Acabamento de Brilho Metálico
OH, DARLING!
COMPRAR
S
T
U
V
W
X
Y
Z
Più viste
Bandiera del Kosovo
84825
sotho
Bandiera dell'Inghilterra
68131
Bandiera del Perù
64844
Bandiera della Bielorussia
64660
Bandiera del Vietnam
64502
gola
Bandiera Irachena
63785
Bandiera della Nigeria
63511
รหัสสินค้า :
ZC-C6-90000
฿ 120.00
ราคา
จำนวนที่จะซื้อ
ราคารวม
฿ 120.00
━━━
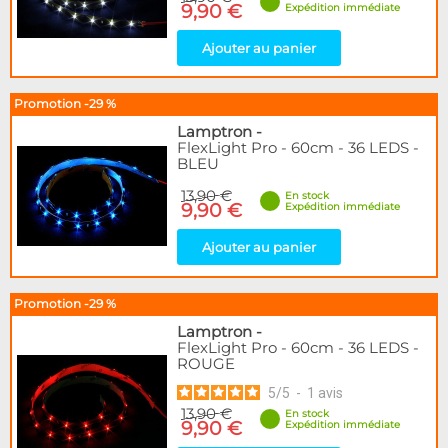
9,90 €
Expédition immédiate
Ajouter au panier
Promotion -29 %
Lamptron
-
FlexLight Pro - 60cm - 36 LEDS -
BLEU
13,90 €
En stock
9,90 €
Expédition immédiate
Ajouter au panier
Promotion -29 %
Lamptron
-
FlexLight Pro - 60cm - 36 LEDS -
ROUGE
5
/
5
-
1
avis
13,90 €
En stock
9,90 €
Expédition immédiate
━━━
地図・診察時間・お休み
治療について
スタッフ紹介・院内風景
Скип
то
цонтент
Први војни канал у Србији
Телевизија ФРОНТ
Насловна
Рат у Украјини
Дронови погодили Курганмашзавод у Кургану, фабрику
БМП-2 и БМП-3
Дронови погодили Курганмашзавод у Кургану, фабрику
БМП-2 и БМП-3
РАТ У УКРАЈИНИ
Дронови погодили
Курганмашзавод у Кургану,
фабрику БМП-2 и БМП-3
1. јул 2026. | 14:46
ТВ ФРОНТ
━━━
[About this task]: For every line above with the word "della" in it, make a copy.

[Result of this task]:
Bandiera della Bielorussia
Bandiera della Nigeria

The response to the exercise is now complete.